Brüksel’de düzenlenen etkinlikte konuşan girişim üyeleri, dilekçenin günümüz siyasi ortamında taşıdığı öneme de değindi. Yunanistan’dan katılan aktivist Anastasia Giamali, “Malta’da, Polonya’da ve birçok ülkede olanları gördüğümüzde, aşırı sağın temel hakları kısıtlamak ve tartışmaya açmak için bu konuyu araçsallaştırdığını fark ediyoruz. Bunları savunmak için mücadele etmemek utanç olurdu,” dedi.
Kürtaj düzenlemelerinde farklılıklar
Avrupa genelinde kürtaj yasaları arasında ciddi farklılıklar bulunuyor. AB’ye üye 25 ülke gönüllü gebelik sonlandırmayı yasallaştırmış olsa da süreler değişiklik gösteriyor. Portekiz ve Hırvatistan’da bu süre 10 hafta, Hollanda’da 24 hafta, çoğu ülkede ise 12 hafta ile sınırlandırılmış durumda.
Polonya ve Malta ise en kısıtlayıcı düzenlemelere sahip ülkeler olarak öne çıkıyor. Polonya’da sadece tecavüz vakalarında veya annenin hayatı tehlikedeyse kürtaja izin veriliyor.
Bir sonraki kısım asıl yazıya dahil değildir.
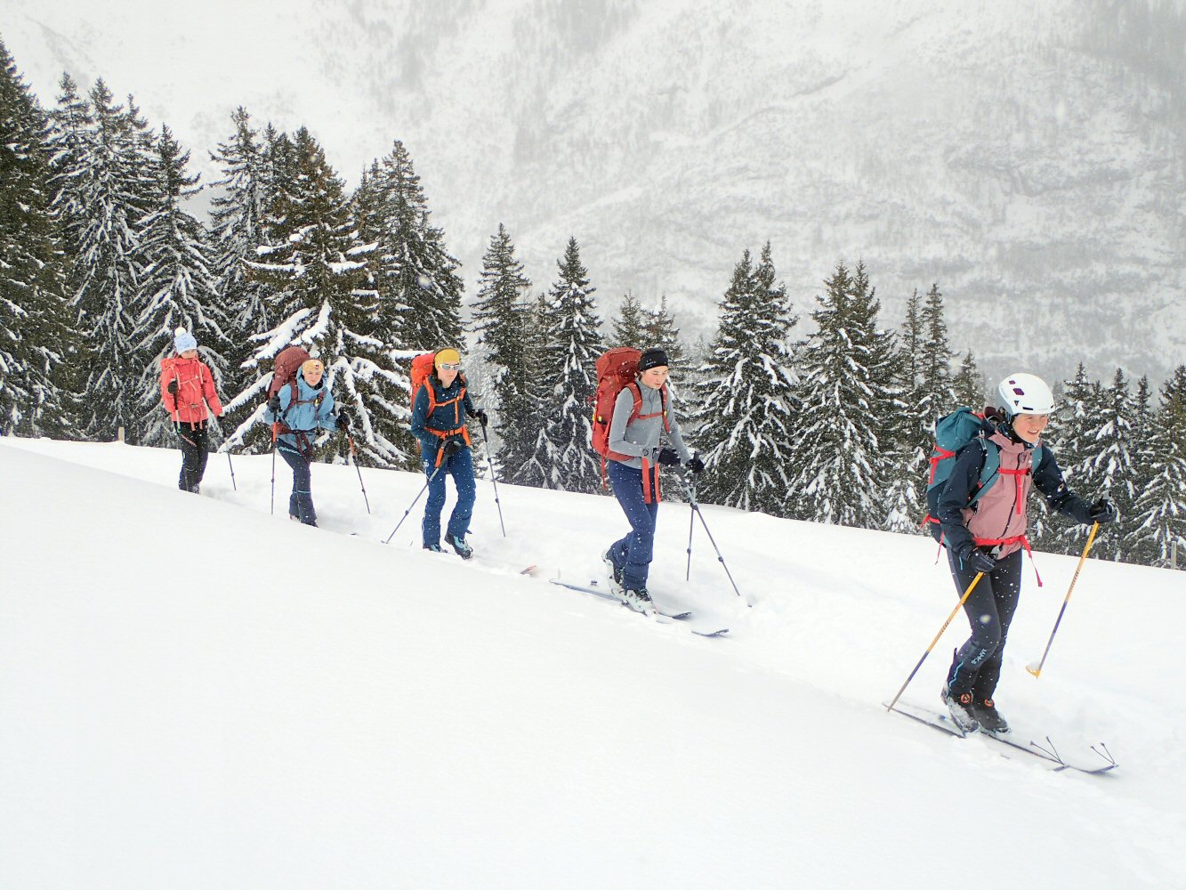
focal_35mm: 49
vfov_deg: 29.7
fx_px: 1679
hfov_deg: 38.9
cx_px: 593
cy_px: 445
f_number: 4.5
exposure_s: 1/500
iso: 100
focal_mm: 8.99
Malta’da ise annenin yaşamı ya da fetüsün yaşayabilirliği temel şart olarak kabul ediliyor.
Avrupa Komisyonu, dilekçeye ilişkin adım atıp atmayacağına Mart ayına kadar karar verecek. Komisyon yetkilileri, girişimin “Avrupa çapında ortak bir kürtaj hakkı oluşturmayı” hedeflemediğini özellikle vurguladı.